LIST OF TASKS:
#1 According to the Snowflake Summit 2022 article, how many pillars is Snowflake Data Cloud built upon?
#2 Go on with the Snowflake Summit 2022 article from its last sentence, keeping the same list format.
=== PAGE EXCERPT ===
Snowflake Summit 2022: Summary of New Features announced

Published in

CodeX

6 min readJun 15, 2022

Snowflake Data Cloud had done a number of groundbreaking innovations in the last twelve months that changed how customers use the data and extend the value of the Snowflake platform. There are seven pillars Snowflake Data Cloud is built upon:

Industry Alignment: Align with the vertical and their use case. You will see Finacial Data Cloud, Retail, Telco, Media, Healthcare, etc. whereby you can get data, workload, and use-case related to the respective industry.
Scalability and Concurrency: Snowflake supports all sources, all data (structured, semi-structured, and unstructured format ), and all workloads (machine learning, analytics, data applications, collaborations) and no limit on concurrency with multi-cluster shared architecture. Near unlimited scalability for data and compute to run “any” workload.
=== ITEMS ===
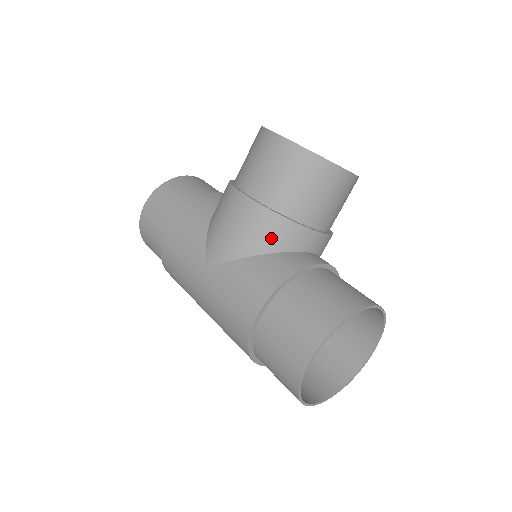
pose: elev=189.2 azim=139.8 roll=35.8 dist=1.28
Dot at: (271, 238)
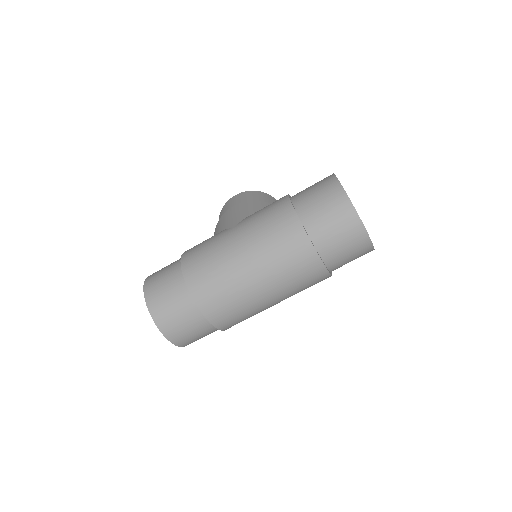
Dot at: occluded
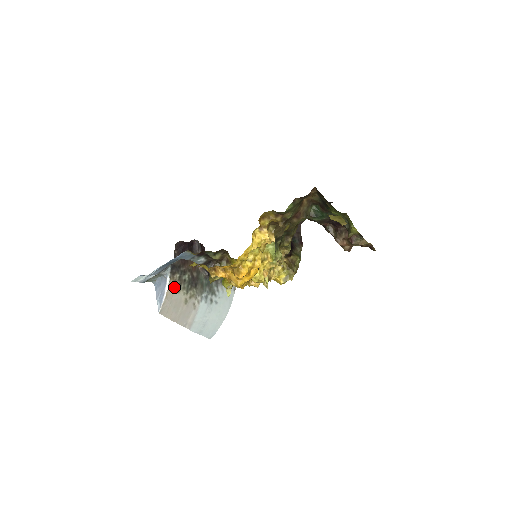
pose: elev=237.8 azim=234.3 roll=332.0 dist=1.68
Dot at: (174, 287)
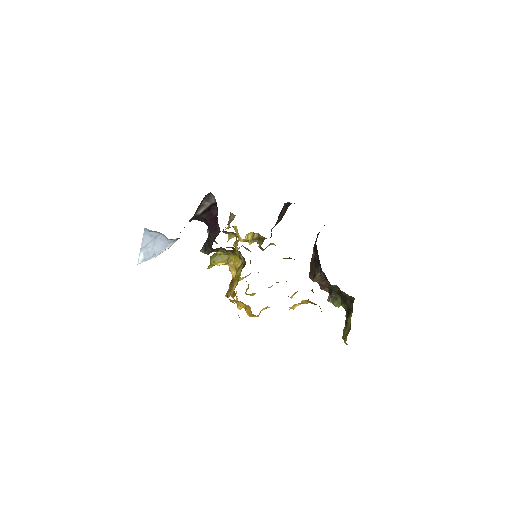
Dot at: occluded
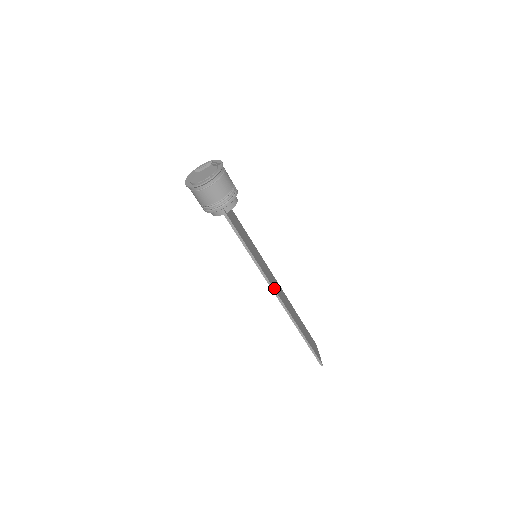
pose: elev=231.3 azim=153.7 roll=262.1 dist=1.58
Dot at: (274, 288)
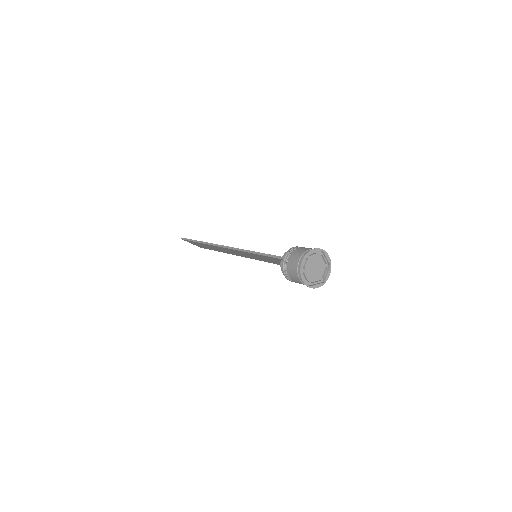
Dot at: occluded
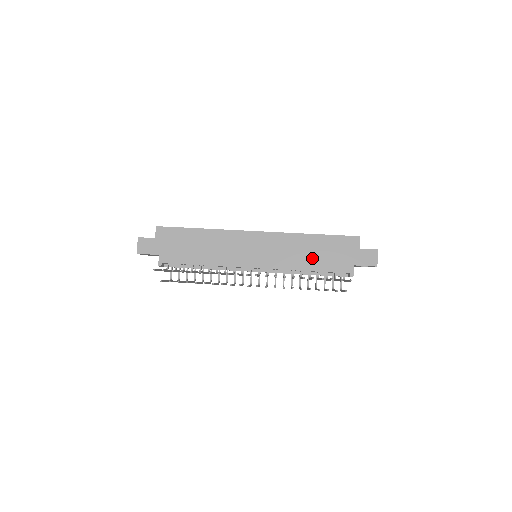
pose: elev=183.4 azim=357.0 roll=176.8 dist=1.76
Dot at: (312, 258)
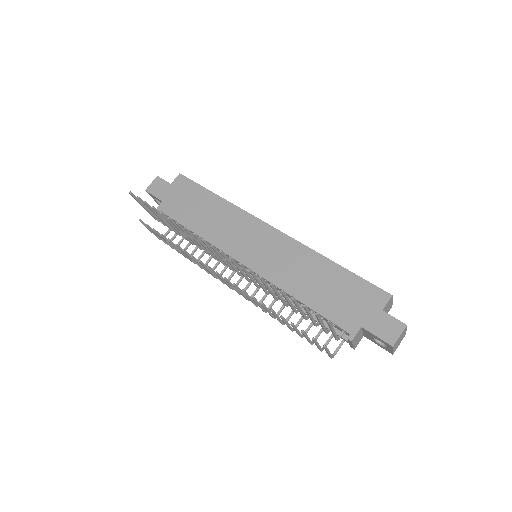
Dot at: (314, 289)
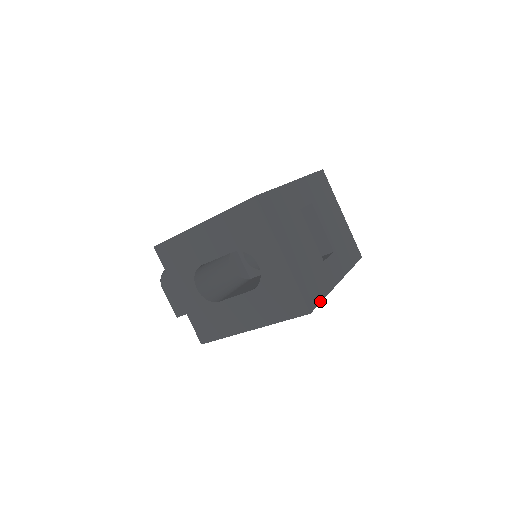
===
RESPONSES TO THE EXERCISE:
#1 Seven.

#2
Global: Snowflake is a Global, multi-cloud, multi-region. That means it allows data and other snowflake objects cross-cloud/cross-region replication. You can have federated data and SnowGrid allows you to treat it as one cloud.
Self-Managed: Snowflake is Smart, behind the scene it works for you. It's one platform that just works, it managed everything behind the scene like security, infrastructure, optimization, etc. So you focus on your workload and not the infrastructure to make it work.
Programmability: Snowflake supports various programming languages such as Python, Java, and Scala, along with ANSI SQL to run your workload. You can write UDF in the language of your choice and can use that UDF in your SQL. For example, you can use Python UDF and Java UDF to use both in a SQL statement to process column values from the Snowflake table. You can also apply logic to a set of rows using UDTF.
Marketplace: Snowflake has a community-driven marketplace that can not only share data but applications as well. It also allows the monetization of your data and the application that you developed. Just like what Apple Store and Google Marketplace do, however, Snowflake marketplace is for Enterprise. This is a great opportunity for partners to develop applications and sell to the customers.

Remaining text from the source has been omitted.